ENTRIES SUPPLIED:
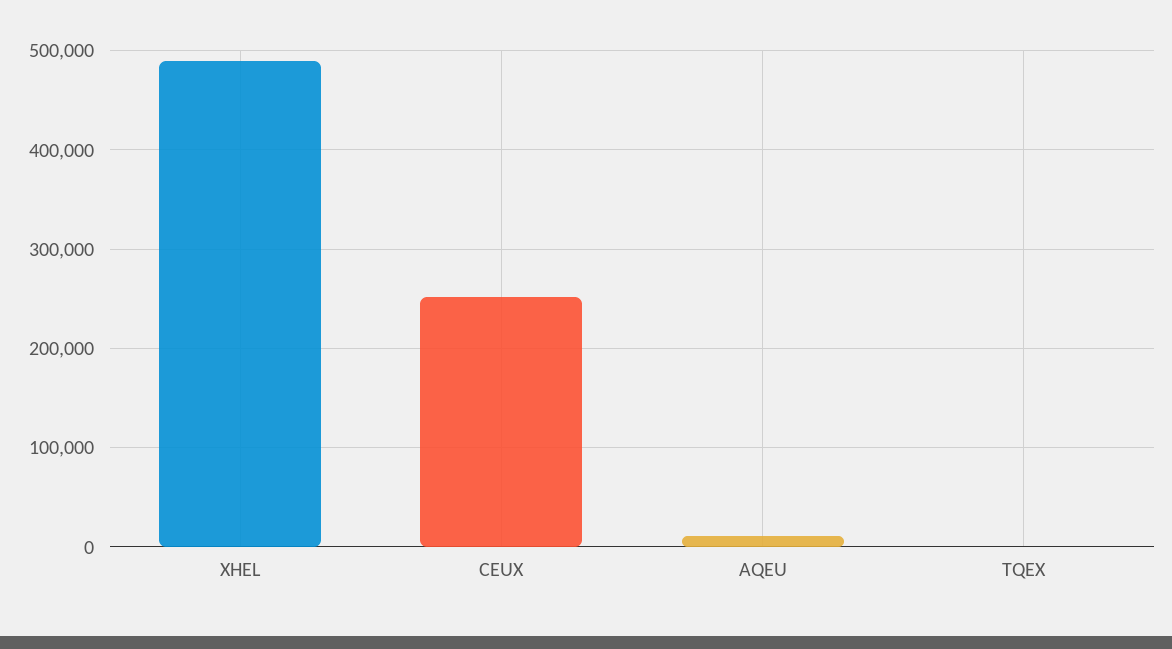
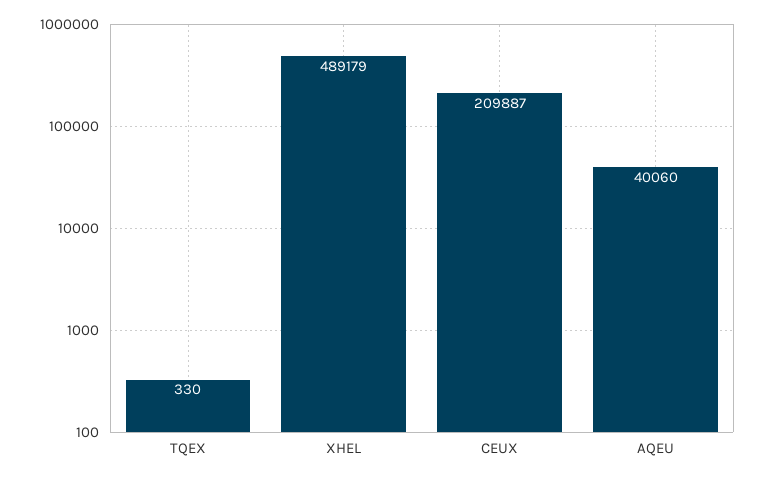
CEUX: 250000 -> 209887
AQEU: 10000 -> 40060

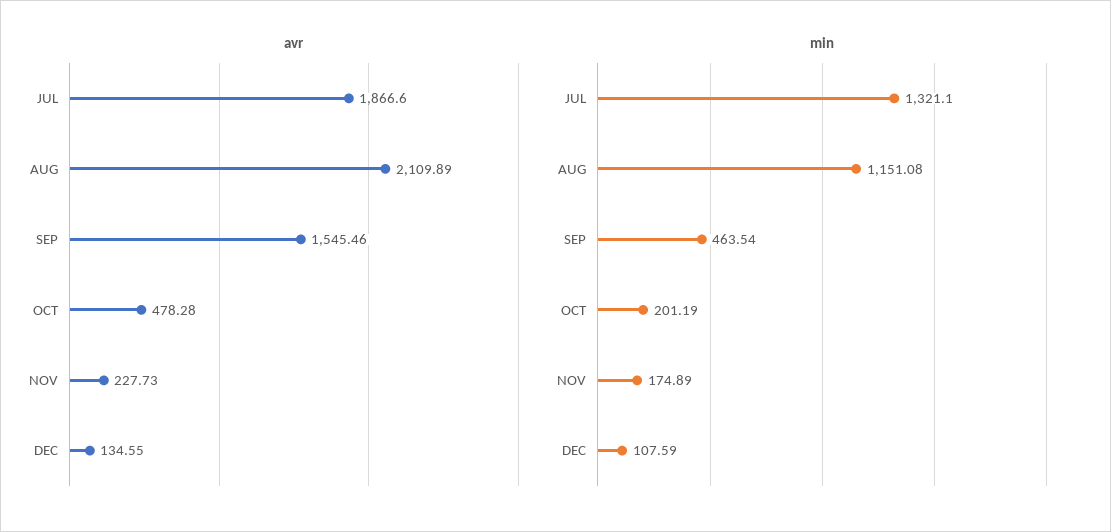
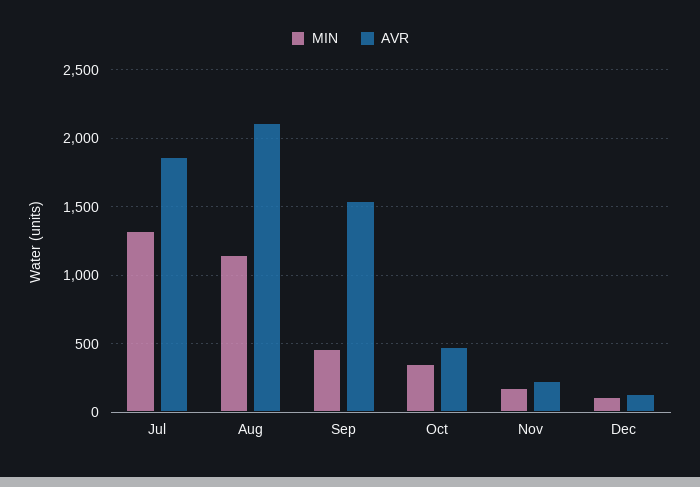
min, OCT: 201.19 -> 350

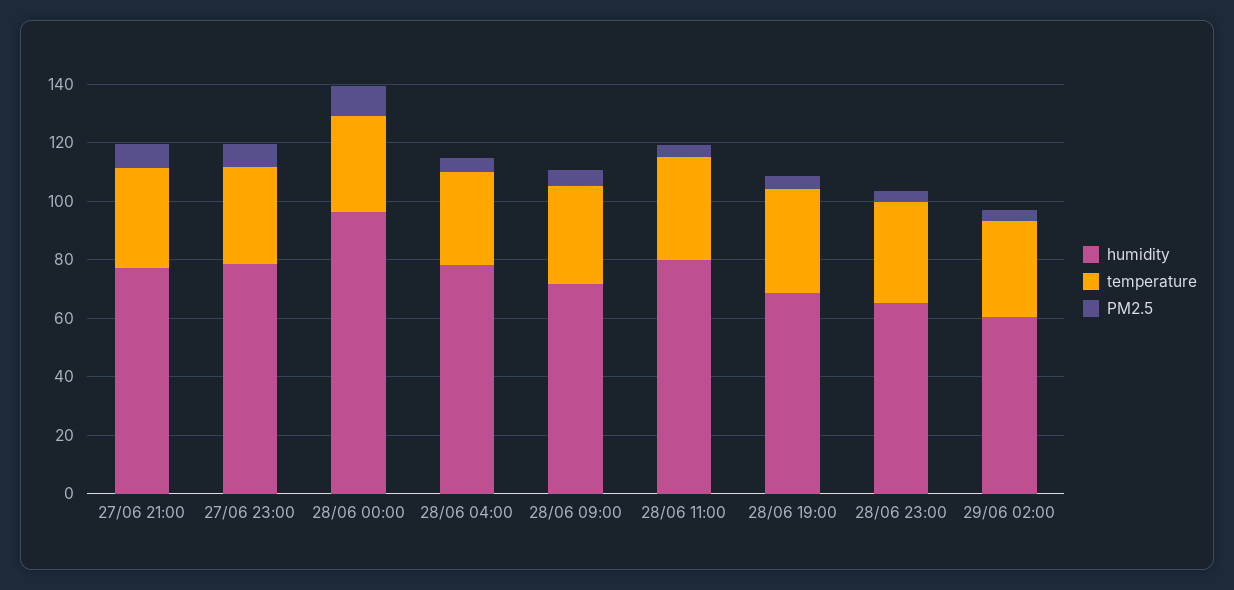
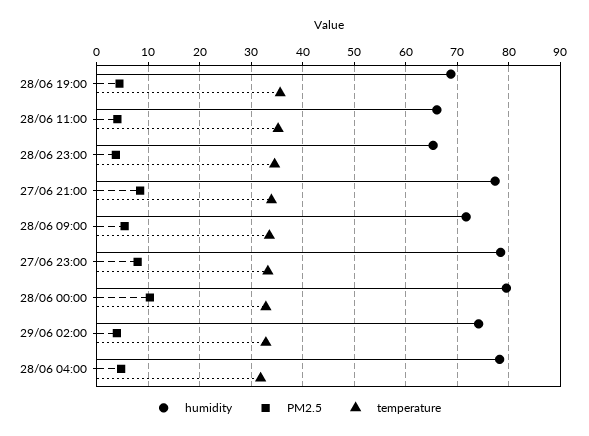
humidity, 28/06 00:00: 95 -> 80
humidity, 28/06 11:00: 80 -> 66
humidity, 29/06 02:00: 60 -> 74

DESCRIPTION OF THE TASK:
Would you report every line of the entries above containing the word "humidity"?

TASK RESULT:
humidity, 28/06 00:00: 95 -> 80
humidity, 28/06 11:00: 80 -> 66
humidity, 29/06 02:00: 60 -> 74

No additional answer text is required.